» **What this exercise asks**:
**a.** Set down, word for word, everything in the jute article below from "And this search" down to "very little investment.".
**b.** Condense the paragraph of the jute article below that begins "And this search should stop at jute" into a short bulleted list that keeps its main facts.

» **Provided passage**:
-- BEGIN --
It’s eco-friendly, economical, amazingly versatile and highly under-rated. It could be India’s answer to plastic bags and has its uses even in soil conservation. Jute, the Cinderella of textile fibres, is just waiting to be rescued from the anonymity of research centres.
“Jute has been able to withstand the onslaught of synthetic fibres and plastic,” says Dr SK Bhattacharyya of the National Institute of Research on Jute and Allied Fibre Technology (NIRJAFT) in Calcutta.
“But all that was in the past,” he adds. With plastic bags posing a big environmental hazard, the search is on for alternatives.
And this search should stop at jute, feels DR Bhattacharyya. For NIRJAFT has already come out with cheap disposable carrybags made from biodegradable jute fibres. The price of an average-sized bag could be as low as 20 paise, he claims. He says that the manufacture of these bags could be taken up by existing plastic bag making units with minimal extra investment.
NIRJAFT has come out with clothes, woolens, bedsheets, blankets and wall hangings—all made of jute. Sadly, the prototypes of most of these products are languishing in the research labs for want of better marketing.
In fact, handmade paper can be made from jute waste. This can give employment to thousands of people in the villages with very little investment.
-- END --
» **Information shown**:
-- BEGIN --
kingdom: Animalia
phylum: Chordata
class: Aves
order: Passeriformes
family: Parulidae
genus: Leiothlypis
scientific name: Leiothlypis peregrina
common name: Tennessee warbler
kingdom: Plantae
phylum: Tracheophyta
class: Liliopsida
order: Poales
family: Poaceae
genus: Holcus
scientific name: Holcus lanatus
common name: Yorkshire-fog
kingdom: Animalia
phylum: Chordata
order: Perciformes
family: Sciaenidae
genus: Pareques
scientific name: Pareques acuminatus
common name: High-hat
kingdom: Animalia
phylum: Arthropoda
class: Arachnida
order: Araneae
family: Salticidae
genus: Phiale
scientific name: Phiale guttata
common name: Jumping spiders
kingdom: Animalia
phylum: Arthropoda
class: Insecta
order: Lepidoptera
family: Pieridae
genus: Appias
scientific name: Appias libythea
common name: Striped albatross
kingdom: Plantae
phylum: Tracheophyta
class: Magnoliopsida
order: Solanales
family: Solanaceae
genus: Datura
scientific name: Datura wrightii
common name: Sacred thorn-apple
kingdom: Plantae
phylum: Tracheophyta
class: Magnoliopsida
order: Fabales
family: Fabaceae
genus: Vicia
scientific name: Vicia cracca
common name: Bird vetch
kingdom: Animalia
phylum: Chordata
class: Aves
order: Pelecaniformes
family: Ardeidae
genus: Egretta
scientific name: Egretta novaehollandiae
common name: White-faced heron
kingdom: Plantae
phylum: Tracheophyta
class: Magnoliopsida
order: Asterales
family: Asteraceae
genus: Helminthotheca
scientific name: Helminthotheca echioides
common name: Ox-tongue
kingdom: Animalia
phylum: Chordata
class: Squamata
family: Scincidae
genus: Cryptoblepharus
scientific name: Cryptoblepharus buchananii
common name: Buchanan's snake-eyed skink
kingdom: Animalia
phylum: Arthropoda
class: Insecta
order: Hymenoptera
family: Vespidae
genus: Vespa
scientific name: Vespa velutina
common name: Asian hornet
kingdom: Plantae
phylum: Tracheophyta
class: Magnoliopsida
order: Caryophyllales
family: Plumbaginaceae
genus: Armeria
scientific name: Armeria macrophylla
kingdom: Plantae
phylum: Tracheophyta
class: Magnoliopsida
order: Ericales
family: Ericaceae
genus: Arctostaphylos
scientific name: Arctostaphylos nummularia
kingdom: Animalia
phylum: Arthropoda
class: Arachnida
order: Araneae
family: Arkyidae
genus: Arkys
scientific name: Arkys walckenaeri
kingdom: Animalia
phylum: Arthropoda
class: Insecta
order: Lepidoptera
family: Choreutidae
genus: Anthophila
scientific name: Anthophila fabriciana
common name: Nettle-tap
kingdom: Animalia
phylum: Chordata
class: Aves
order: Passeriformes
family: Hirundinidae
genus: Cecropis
-- END --
» **List of solutions**:
**a.**
And this search should stop at jute, feels DR Bhattacharyya. For NIRJAFT has already come out with cheap disposable carrybags made from biodegradable jute fibres. The price of an average-sized bag could be as low as 20 paise, he claims. He says that the manufacture of these bags could be taken up by existing plastic bag making units with minimal extra investment.
NIRJAFT has come out with clothes, woolens, bedsheets, blankets and wall hangings—all made of jute. Sadly, the prototypes of most of these products are languishing in the research labs for want of better marketing.
In fact, handmade paper can be made from jute waste. This can give employment to thousands of people in the villages with very little investment.

**b.**
- Dr Bhattacharyya believes the search for alternatives to plastic bags should end with jute.
- NIRJAFT has already produced cheap, disposable carrybags from biodegradable jute fibers.
- He claims an average-sized bag could cost as little as 20 paise.
- He says existing plastic bag making units could take up their manufacture with minimal extra investment.